## Data for the task
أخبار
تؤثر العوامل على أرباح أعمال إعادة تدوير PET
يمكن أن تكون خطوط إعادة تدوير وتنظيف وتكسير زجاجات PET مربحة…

...

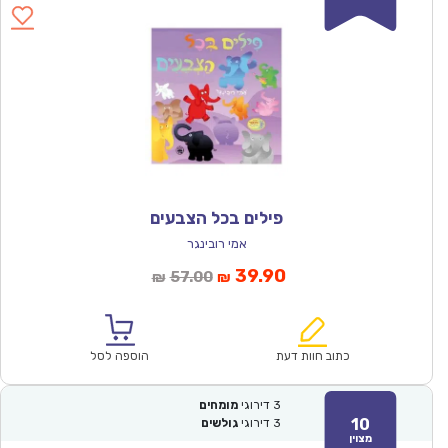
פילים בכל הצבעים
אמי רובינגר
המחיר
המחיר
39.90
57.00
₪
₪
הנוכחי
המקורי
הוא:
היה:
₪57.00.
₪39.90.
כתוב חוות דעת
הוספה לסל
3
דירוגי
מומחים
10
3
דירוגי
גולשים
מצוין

==

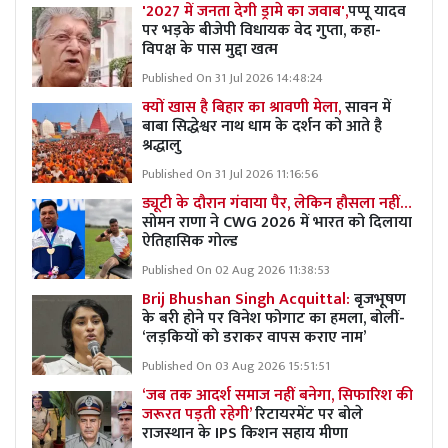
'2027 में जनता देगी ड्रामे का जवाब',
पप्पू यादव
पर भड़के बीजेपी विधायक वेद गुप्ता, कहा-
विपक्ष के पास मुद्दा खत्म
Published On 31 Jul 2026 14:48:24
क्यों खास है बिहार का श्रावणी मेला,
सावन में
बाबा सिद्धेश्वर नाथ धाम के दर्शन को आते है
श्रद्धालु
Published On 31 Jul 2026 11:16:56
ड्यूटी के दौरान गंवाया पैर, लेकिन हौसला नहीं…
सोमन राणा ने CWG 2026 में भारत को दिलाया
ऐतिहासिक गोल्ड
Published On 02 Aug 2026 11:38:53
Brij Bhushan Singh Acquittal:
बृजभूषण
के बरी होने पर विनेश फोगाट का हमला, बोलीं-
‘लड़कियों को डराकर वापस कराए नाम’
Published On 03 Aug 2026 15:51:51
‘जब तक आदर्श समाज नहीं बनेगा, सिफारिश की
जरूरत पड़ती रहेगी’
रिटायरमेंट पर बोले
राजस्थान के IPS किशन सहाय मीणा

## Work request
Lines containing the word "تدوير" must be found in the data above and copied.

## Expected answer
تؤثر العوامل على أرباح أعمال إعادة تدوير PET
يمكن أن تكون خطوط إعادة تدوير وتنظيف وتكسير زجاجات PET مربحة…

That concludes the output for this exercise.